▶ _Consigne 1_: Indiquez si chacune des affirmations suivantes concorde avec le texte sur les cours d’informatique donnés à un groupe de femmes, en répondant par oui ou par non et en citant textuellement les mots qui tranchent. (a) Les cours ont lieu chaque mois. (b) Le groupe dispose de cinq ordinateurs. (c) Toutes les apprenantes savent déjà écrire un texte à l’ordinateur.

Le savoir: une ressource à chérir
Par Chelsea Kirkby, formatrice en milieu communautaire du PAC-IJ
Chaque semaine je donne des cours d’informatique à un petit groupe de femmes qui ont toutes vécu d’immenses difficultés dans leur vie. Même sans emploi, sans sous, sans logement permanent et sans réseau de support important, ces femmes ne sont pas sans espoir et sans optimisme.
Quand je leur ai demandé quels étaient leurs objectifs pour leurs leçons, elles m’ont dit vouloir apprendre tout ce que je pouvais leur enseigner, même si elles ne connaissaient rien à l’informatique. Depuis, leur volonté et enthousiasme sont renouvelés à chaque leçon. Quand un groupe de femmes travaille sur les cinq ordinateurs en même temps, il y a une énergie d’apprentissage qui se développe et se diffuse entre elles.
Après m’avoir entendue enseigner la création d’un compte courriels à une apprenante, les autres femmes, curieuses, m’ont demandé d’une manière discrète comment elles aussi pouvaient apprendre à envoyer des courriels - même si certaines ne parviennent pas encore à écrire un texte à l’ordinateur. Le désir d’apprendre tout ce qu’elles peuvent est très évident.

▶ _Entrées extraites_:
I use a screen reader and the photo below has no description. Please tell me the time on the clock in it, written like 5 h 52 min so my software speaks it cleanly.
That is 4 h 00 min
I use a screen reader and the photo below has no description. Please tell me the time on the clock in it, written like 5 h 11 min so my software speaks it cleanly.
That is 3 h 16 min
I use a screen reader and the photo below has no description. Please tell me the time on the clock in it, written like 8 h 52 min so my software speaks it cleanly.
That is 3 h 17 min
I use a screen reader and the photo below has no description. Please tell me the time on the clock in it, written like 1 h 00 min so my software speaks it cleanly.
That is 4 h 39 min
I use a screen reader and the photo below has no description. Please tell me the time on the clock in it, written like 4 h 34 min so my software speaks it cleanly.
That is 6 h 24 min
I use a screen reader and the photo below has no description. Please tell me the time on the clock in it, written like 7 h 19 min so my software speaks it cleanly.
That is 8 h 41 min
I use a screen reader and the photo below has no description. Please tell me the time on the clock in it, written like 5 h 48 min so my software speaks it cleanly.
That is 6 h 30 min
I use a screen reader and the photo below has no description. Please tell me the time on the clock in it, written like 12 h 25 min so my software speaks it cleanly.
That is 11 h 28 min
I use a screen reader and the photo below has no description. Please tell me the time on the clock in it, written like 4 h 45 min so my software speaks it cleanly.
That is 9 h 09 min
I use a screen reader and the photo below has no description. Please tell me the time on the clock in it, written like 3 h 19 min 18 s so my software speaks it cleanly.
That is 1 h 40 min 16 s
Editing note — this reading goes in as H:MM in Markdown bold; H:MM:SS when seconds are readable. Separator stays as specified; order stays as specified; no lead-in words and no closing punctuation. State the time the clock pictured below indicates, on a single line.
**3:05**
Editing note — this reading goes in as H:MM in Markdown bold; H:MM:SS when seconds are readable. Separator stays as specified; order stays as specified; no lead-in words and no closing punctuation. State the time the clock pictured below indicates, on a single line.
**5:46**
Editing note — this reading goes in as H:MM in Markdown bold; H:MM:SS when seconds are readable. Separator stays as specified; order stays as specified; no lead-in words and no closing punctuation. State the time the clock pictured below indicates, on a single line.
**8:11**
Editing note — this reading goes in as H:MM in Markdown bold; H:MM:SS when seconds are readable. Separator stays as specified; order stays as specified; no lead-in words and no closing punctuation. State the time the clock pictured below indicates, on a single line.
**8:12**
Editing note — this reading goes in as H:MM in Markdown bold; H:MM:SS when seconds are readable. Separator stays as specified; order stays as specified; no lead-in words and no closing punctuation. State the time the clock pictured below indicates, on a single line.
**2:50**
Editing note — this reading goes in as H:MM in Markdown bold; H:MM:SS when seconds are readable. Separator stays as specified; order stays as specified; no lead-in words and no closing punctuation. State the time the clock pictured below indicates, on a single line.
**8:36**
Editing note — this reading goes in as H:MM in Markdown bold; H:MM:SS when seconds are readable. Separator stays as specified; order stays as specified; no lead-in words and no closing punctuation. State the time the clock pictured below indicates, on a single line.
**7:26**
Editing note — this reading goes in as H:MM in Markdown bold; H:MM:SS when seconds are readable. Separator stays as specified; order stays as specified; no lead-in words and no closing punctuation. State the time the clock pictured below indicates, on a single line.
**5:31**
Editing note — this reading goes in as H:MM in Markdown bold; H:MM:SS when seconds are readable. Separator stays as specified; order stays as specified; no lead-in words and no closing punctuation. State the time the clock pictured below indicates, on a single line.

▶ _Consigne 2_: Renvoyez chaque ligne des entrées qui contient le mot « That », en tenant compte de la casse.

▶ _Réponse complète 1_:
(a) Non : « Chaque semaine je donne des cours d’informatique »
(b) Oui : « Quand un groupe de femmes travaille sur les cinq ordinateurs en même temps »
(c) Non : « même si certaines ne parviennent pas encore à écrire un texte à l’ordinateur »

▶ _Réponse complète 2_:
That is 4 h 00 min
That is 3 h 16 min
That is 3 h 17 min
That is 4 h 39 min
That is 6 h 24 min
That is 8 h 41 min
That is 6 h 30 min
That is 11 h 28 min
That is 9 h 09 min
That is 1 h 40 min 16 s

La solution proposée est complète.